Beschwerdewert: 2.556,46 €.
G r ü n d e :
I.
Die gemäß § 78 Satz 1 GBO von dem Verfahrensbevollmächtigten für den Eigentümer
eingelegte weitere Beschwerde ist zulässig, hat jedoch in der Sache keinen
Erfolg, da die angefochtene Entscheidung des Landgerichts Rechtsfehler nicht
erkennen lässt.
Nach § 78 GBO ist in dem Verfahren über die weitere Beschwerde die Entscheidung
des Beschwerdegerichts nur darauf zu prüfen, ob sie auf einer Verletzung des
Gesetzes beruht.
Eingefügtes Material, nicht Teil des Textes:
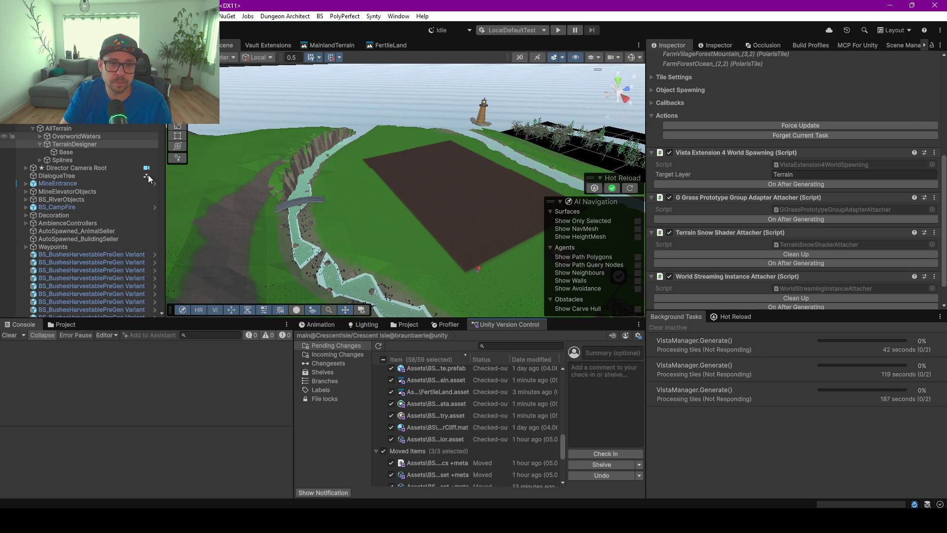
mouse_move(241, 187)
left_mouse_down()
mouse_move(221, 190)
mouse_move(311, 192)
left_mouse_up()
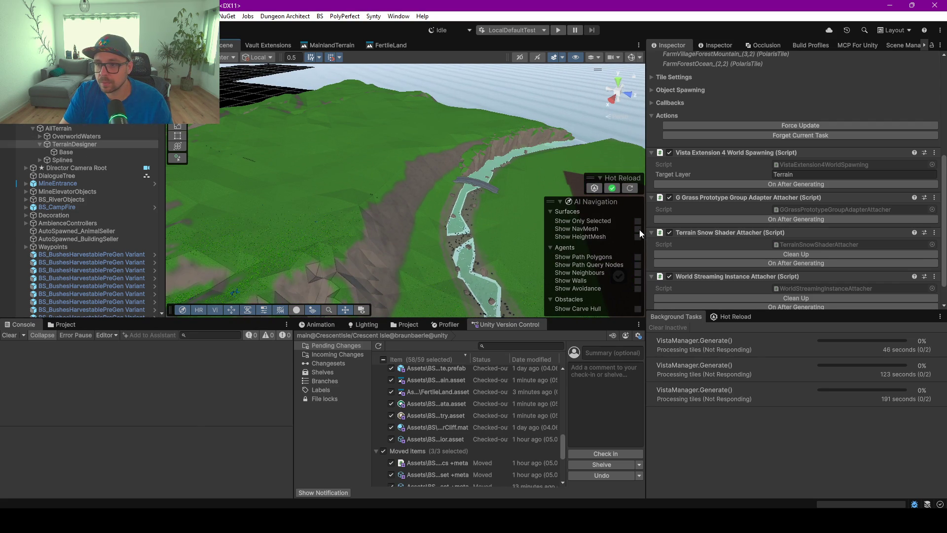
- Enable Show NavMesh in the AI Navigation overlay and zoom toward the meadow beside the river
left_click(639, 229)
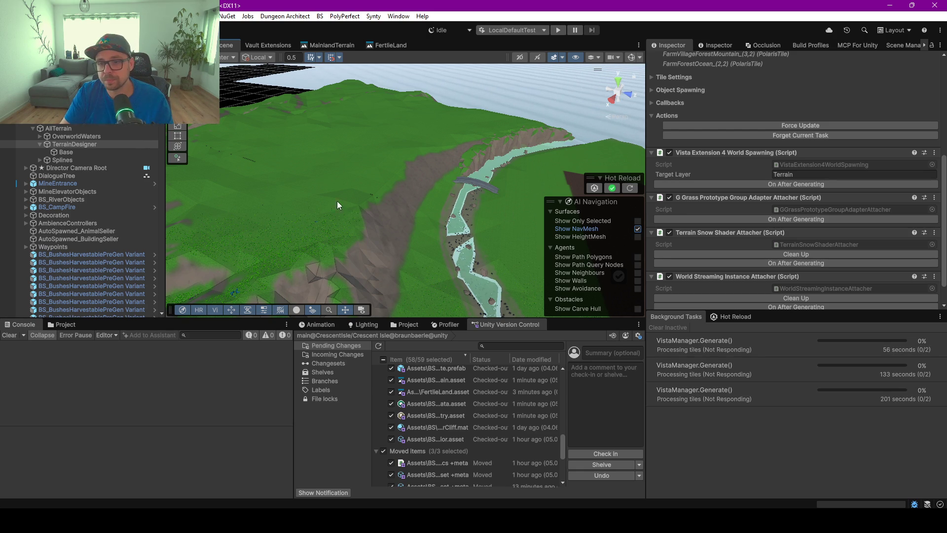
scroll(340, 220, "up", 6)
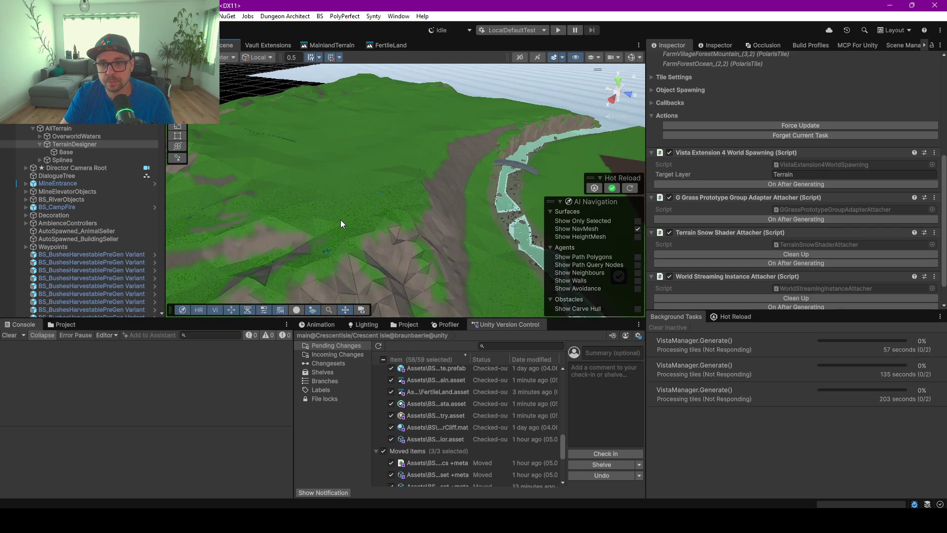
scroll(340, 220, "up", 1)
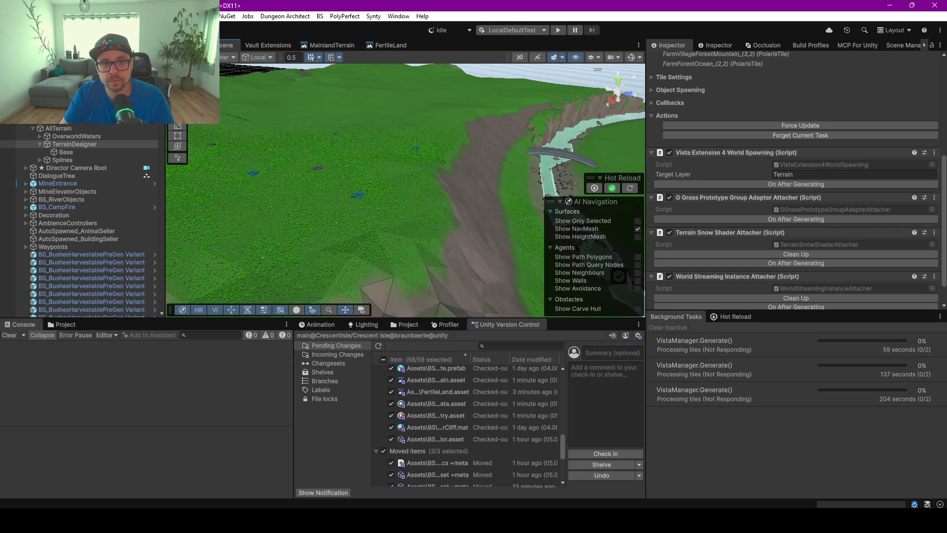
scroll(79, 144, "down", 5)
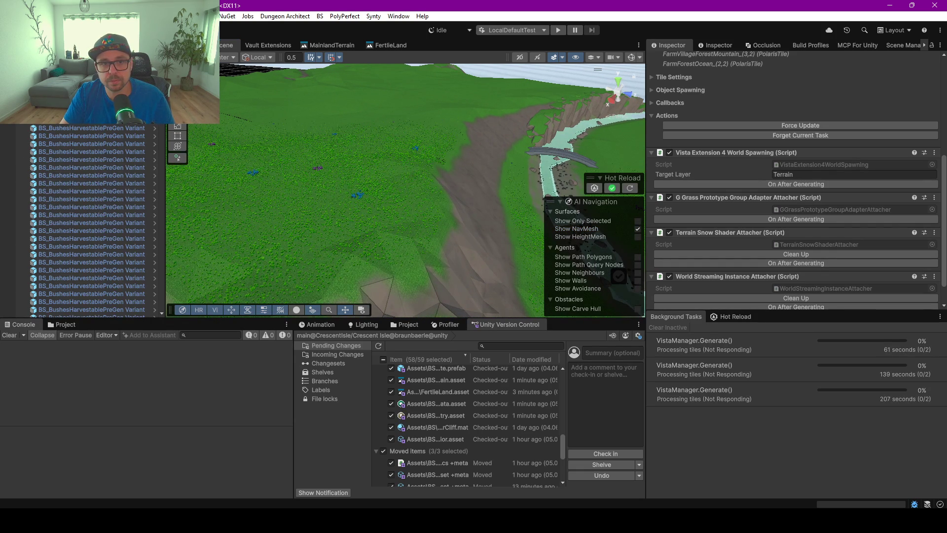
- Inspect a pregenerated bush's Harvestable settings, then switch the selection to Forest_NavMesh
left_click(379, 192)
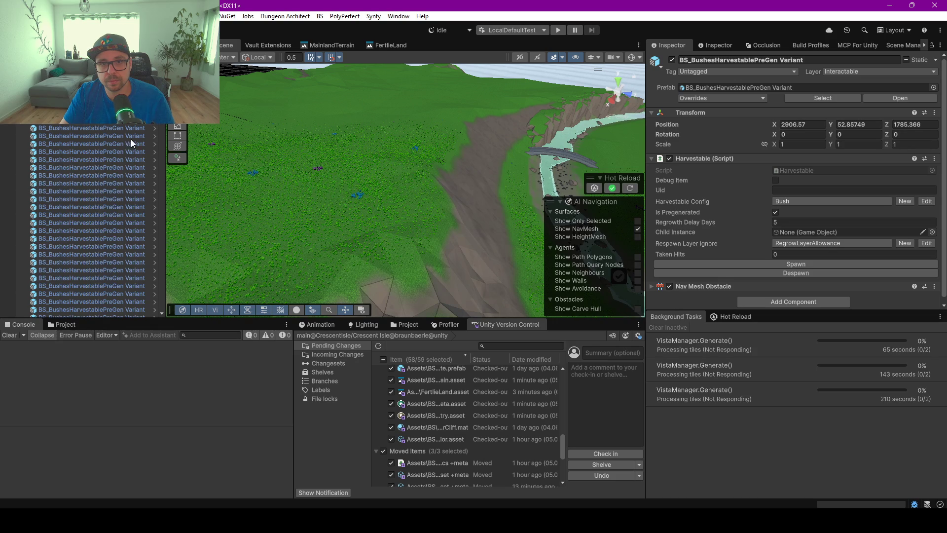
scroll(167, 192, "down", 5)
Dies wird zwar von dem Eigentümer vertreten, vermag der Senat
indes aber nicht festzustellen.
Im Einzelnen:
Zu Recht hat das Landgericht festgestellt, dass gemäß § 53 GBO ein Amtswiderspruch
gegen die Eintragung von H####### als Eigentümer des im Betreff genannten Grundstückes
im Grundbuch einzutragen war, da der notarielle Übertragungsvertrag vom 17.
Oktober 1975 zu UR-Nr. 1815/75 des Notars ####### unwirksam ist.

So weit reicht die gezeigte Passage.